For me, round one of the conversation Haligua has tried to create occurred on the festival’s opening night, when I sat in with the group Massar Egbari, whose soulful combination of rock, Latin, and Egyptian melodies and instruments has quickly made it one of the premier bands in Egypt. “We’re about having conversations that can challenge enforced identities and politics,” guitarist Hani El Dakkak explained the morning after their show. “In a situation like ours, where mosque and state are far more powerful than here, you have to be positive, create conversations, not allow the political situation to stop you from reaching out and spreading the word that another future is possible.” But the conversation has to extend beyond Egypt to really succeed. “Like when you came onstage, and without having met us, started trading solos with us. It has to be free, honest, and push the boundaries but with respect,” Hani continued.

Farzad Golpayegani’s British drummer, Eddie Wastnidge, agreed with Hani’s assessment of the role of music in generating such conversations. “And performing such music in Istanbul—it’s the ultimate fusion where East and West can meet, and have met for centuries.” It wasn’t surprising, then, that in the context of ever-worsening relations between Iran, the UK, and the United States, Eddie jumped at the idea of rejoining Farzad and an American guest guitarist at Barisa Rock. It was hard for any of us to pass up the chance to make such a public statement against the political and cultural status quo on all sides.

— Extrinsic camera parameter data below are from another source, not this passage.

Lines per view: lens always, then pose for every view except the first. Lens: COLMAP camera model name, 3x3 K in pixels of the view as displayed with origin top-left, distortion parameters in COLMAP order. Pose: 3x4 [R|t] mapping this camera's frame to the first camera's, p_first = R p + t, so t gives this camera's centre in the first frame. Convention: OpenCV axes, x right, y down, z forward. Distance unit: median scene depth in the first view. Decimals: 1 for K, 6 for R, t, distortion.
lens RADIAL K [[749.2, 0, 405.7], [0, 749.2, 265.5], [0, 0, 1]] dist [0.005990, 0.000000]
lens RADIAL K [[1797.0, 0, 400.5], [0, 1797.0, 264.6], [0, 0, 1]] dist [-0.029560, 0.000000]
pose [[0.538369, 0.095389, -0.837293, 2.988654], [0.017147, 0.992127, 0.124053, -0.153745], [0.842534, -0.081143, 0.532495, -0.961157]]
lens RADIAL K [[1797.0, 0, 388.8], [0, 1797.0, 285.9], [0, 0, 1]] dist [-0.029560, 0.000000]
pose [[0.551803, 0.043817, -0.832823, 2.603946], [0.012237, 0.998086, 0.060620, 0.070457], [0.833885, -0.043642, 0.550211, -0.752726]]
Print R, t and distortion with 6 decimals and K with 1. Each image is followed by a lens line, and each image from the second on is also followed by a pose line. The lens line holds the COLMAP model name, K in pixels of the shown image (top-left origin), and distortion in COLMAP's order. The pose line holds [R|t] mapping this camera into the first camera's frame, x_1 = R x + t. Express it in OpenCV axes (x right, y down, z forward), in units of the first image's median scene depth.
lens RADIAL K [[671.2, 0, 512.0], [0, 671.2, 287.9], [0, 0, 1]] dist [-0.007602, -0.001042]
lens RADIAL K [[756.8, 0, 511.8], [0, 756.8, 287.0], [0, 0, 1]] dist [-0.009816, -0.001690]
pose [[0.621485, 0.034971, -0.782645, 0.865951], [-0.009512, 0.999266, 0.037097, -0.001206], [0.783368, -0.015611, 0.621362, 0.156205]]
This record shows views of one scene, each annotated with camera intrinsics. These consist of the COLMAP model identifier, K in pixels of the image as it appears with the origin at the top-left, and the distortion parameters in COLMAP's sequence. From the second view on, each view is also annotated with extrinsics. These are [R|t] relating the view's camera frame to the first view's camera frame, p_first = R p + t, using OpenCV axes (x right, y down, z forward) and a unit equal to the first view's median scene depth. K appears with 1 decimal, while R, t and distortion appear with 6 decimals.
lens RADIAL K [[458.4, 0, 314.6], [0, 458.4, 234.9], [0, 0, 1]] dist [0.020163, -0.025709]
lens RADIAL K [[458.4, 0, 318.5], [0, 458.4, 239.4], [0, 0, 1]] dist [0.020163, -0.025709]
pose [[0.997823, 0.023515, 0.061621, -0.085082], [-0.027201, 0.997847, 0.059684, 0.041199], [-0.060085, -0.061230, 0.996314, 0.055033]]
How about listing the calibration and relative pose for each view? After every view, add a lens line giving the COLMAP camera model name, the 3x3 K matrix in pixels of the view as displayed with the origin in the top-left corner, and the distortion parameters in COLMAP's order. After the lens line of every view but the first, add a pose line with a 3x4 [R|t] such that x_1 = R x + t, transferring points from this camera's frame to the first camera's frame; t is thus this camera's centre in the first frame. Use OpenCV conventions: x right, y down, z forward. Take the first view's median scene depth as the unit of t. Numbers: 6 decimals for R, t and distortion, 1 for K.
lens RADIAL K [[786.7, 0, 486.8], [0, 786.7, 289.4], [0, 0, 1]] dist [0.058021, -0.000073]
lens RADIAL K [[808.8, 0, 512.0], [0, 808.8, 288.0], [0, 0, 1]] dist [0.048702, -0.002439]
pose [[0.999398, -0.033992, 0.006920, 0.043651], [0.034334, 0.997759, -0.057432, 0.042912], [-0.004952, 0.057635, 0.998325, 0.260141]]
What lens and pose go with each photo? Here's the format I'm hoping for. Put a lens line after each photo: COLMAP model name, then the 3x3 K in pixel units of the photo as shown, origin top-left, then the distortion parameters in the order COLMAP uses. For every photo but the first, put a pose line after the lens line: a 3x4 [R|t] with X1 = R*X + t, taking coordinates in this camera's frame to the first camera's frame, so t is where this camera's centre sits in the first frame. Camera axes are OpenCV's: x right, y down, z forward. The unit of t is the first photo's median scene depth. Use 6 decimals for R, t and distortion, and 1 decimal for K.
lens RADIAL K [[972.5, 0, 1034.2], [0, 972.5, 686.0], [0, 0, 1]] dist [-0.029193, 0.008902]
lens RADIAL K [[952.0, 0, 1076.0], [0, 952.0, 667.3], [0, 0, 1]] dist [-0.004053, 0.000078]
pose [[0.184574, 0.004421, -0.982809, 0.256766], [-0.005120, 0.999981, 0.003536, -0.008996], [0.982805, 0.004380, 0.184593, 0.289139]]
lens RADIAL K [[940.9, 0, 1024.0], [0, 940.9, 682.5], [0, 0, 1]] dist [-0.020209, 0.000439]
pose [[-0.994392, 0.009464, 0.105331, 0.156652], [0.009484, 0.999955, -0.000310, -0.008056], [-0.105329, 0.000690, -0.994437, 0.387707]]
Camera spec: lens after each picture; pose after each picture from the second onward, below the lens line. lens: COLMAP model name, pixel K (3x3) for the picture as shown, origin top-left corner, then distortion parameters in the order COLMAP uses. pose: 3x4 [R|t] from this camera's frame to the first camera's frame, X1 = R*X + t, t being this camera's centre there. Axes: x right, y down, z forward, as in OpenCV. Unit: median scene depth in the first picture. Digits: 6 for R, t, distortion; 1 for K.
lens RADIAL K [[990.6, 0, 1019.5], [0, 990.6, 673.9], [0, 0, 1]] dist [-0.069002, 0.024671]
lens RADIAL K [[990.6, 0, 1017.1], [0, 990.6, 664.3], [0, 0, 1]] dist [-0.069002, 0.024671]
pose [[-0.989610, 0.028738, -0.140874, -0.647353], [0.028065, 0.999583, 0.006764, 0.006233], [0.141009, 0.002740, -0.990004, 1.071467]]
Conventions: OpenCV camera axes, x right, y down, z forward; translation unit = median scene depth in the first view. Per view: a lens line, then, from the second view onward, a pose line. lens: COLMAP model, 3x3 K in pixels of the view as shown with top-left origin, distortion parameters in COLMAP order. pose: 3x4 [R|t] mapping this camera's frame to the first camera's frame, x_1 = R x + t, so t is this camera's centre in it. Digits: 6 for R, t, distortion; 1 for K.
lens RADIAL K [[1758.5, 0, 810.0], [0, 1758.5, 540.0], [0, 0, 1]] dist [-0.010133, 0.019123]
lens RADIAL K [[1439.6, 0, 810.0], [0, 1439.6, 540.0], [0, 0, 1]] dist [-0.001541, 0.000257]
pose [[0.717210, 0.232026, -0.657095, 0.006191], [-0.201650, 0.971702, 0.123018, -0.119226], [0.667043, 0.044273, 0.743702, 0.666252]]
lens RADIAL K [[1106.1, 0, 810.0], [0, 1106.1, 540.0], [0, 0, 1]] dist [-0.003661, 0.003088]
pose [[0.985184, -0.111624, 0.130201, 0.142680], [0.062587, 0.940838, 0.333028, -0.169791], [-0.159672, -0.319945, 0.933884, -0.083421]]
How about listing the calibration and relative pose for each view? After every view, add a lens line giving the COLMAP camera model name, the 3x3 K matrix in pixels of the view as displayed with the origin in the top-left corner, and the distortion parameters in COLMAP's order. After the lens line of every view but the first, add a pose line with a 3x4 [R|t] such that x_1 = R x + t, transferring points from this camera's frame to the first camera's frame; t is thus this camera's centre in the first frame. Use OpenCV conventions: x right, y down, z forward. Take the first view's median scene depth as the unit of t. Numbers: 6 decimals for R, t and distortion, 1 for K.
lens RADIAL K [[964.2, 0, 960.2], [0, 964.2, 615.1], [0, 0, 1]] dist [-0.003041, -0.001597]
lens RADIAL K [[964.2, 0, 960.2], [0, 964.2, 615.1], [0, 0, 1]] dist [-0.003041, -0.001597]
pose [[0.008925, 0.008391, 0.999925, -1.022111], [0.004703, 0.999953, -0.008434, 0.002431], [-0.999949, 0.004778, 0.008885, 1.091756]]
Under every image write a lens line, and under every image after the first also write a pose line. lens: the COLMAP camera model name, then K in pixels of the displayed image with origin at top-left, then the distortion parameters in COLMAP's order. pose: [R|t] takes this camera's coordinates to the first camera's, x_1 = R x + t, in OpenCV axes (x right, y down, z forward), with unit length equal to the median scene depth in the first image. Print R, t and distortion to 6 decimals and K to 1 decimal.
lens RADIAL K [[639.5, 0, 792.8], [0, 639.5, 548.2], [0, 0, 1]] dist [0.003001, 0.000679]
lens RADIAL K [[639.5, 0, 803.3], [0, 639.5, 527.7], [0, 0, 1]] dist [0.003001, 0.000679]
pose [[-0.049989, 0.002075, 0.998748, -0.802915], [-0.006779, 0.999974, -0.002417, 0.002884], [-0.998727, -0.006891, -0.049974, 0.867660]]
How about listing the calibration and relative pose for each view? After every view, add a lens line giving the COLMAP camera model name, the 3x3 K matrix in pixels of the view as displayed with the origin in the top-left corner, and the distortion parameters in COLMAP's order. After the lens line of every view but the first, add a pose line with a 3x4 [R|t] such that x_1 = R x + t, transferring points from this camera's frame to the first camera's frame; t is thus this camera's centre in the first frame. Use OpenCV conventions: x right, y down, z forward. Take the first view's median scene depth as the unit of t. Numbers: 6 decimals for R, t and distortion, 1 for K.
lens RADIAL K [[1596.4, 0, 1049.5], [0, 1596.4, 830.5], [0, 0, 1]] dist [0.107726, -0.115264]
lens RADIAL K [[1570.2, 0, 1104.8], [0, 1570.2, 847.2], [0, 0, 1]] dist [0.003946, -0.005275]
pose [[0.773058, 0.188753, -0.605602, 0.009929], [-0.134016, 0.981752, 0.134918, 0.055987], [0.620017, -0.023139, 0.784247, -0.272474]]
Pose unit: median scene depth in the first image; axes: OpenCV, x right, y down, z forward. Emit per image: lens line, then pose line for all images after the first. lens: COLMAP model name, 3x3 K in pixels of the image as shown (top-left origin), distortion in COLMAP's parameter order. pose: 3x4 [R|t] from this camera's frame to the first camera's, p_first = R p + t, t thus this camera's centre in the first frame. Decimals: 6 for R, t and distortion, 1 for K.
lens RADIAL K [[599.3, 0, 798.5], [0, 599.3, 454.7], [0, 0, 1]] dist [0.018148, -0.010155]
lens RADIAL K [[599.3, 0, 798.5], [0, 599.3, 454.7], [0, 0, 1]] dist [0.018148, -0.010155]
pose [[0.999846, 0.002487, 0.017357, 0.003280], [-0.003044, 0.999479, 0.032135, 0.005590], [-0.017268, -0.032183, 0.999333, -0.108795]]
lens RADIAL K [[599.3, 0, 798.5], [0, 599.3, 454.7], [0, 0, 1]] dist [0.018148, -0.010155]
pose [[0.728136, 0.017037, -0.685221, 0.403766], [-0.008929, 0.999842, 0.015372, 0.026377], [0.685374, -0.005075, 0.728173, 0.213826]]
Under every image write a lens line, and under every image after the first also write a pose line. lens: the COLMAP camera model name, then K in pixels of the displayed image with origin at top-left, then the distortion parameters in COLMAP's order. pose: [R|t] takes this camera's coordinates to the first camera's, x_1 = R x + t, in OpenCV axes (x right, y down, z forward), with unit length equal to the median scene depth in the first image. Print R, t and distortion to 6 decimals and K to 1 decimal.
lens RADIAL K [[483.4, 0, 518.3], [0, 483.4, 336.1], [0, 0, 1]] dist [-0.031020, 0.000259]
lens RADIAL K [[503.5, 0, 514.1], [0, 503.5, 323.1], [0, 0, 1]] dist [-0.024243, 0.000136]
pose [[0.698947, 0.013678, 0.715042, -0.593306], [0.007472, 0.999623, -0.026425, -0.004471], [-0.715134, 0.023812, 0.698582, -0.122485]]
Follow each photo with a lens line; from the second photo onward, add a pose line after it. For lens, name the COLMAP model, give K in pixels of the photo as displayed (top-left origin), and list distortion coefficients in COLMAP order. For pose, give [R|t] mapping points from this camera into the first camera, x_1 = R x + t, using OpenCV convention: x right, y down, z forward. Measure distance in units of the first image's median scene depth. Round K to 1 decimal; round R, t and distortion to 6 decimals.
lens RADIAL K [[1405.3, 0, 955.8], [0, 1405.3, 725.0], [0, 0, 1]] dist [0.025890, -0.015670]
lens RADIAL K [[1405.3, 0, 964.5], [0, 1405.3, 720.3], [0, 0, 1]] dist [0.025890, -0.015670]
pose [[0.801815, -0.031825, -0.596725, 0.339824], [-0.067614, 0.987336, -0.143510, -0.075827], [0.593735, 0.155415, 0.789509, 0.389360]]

The most meaningful demonstration of just how powerful that communication could be occurred when percussionist Arash Jafari called out to the crowd, to great applause: “Muslims, Christians…Jews [he paused for a second before adding Jews]. Together, for peace, not war!” It was clear from the crowd’s reaction how important it was for the fans to hear such a statement from a group of musicians whose countries were engaged in a war of words (over Iran’s alleged nuclear weapons program) that threatened to move toward military confrontation as the festival was taking place.